A1C Tye Braden, a nondestructive inspection journeyman with 19 MXS, Little Rock AFB, Ark., calibrates an ultrasonic device that sends out sound waves. When the waves are bounced back at a certain frequency, NDI Airmen know they’ve found a crack. USAF photo by A1C Rhett Isbell
By MS. RITA HESS, Staff Writer
On April 17 this year, an engine on a Southwest Airlines flight broke apart, ultimately killing a woman in a window seat and causing sudden cabin depressurization. An inspection on the Boeing 737 just two days earlier revealed no problems with the plane or its engines. But finding flaws is not always easy.
Metal fatigue, for example, is sometimes invisible. It can occur due to issues like stress or vibration on older aircraft—or even on new planes if it is a hidden manufacturing defect. Indeed, a tiny crack that you cannot see might turn catastrophic within seconds and bring down an airliner.
The National Transportation Safety Board (NTSB) indicated early on that in the April fatality incident, a blade in the engine broke in two places: (1) where it attaches to the main hub and (2) higher up—about midpoint of the blade. It is unlikely that a routine visual inspection would have found it.
Earlier this year, in February, a United Airlines plane using a different engine experienced a similar issue that resulted in no injuries and only minor damage. Earlier still—in 2016—a fan blade separated and debris ripped a 16-inch-long hole in the fuselage of yet another Southwest Airlines plane, after which the engine manufacturer recommended that airlines should conduct scheduled ultrasound inspections of the blades.
So what does Air Mobility Command do to proactively spot metal weakness or tiny cracks that cannot be seen in a visual inspection ?
To fully understand this process, let’s think of a potentially catastrophic aircraft defect like we think of human disease. Even the best physicians (maintenance personnel) can have difficulty diagnosing cancer (the potential issue) in a patient (a plane) simply by looking with the naked eye. So a physician who suspects cancer might order an X-ray.
Airmen from the 19th Maintenance Squadron Nondestructive Inspection (NDI) Shop in Little Rock, Arkansas, for example, use this type of tool to help them see cracks and other imperfections in aircraft parts that are capable of taking down a plane. One such inspection uses liquids to help illuminate potential dangers that are otherwise undetectable. That is incredible!
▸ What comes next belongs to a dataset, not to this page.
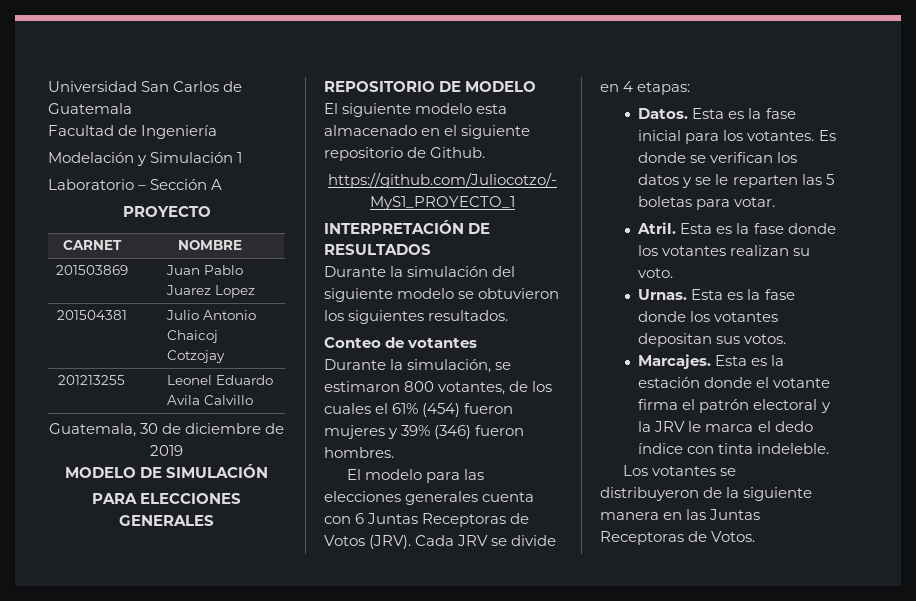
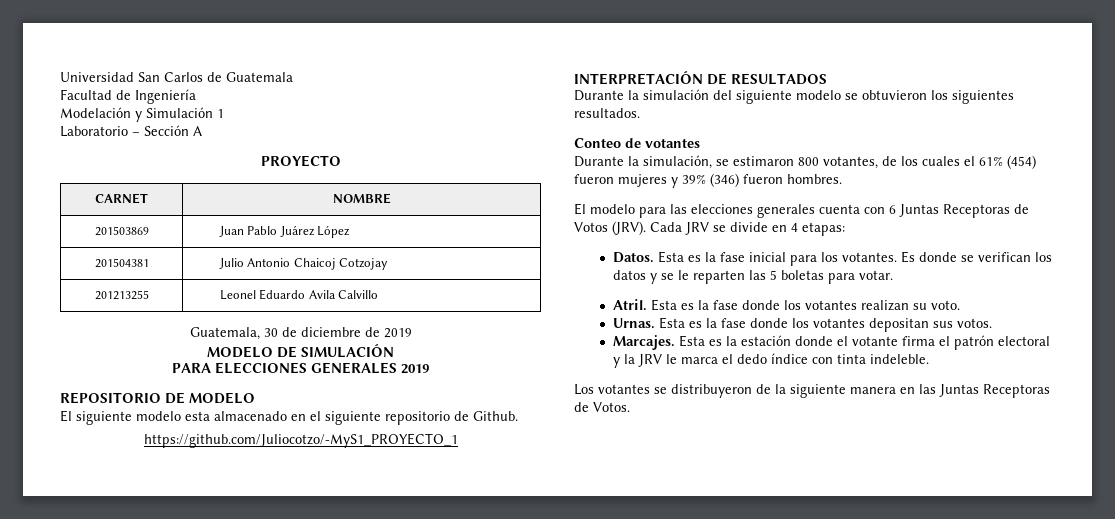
[165,285,255,298] Juarez Lopez -> [279,225,351,238] Juárez López
(214, 520) none -> [401,364,429,374] 2019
Problem is, those processes generate chemicals.
The latest nondestructive inspection process is computed radiography, which is similar to an ultrasound, scan, or MRI for ill patients. The new digital technology will replace the X-ray film used by approximately 1,200 Air Force NDI technicians over the next few years, thus eliminating the chemical process and keeping those toxins out of waste streams. Additionally, it may well affect every airframe.
“Every aircraft that we fly in the Air Force—whether it’s a manned or an unmanned—has some level of inspections that are required on a reoccurring basis,” said Michael Paulk, Air Force NDI Office chief. Nondestructive inspections are performed on many parts of an aircraft either after a specific number of operating hours are reached or after an aircraft encounters severe flying conditions or hard landings to determine the existence and extent of damage.
In addition to being more accurate and better environmentally, the new digital format will save money. The price to buy 50 sheets of X-ray film is about the same as buying one digital plate—a plate good for 500 uses. Plus, the digital format lets NDI technicians enhance images for clarity if needed or electronically share them with experts for second opinions.
Deployment comes easier, as well. The new equipment will fit on one pallet instead of four, saving precious cargo space and setup time on arrival—from at least two days down to four hours. The Air Force Life Cycle Management Center is training technicians on the equipment, which is expected to replace all legacy systems within five years.
“Just like the doctor might do an ultrasound, an MRI, or an X-ray, we do basically the same thing to our patients, which are airplanes and the components of airplanes,” Paulk added.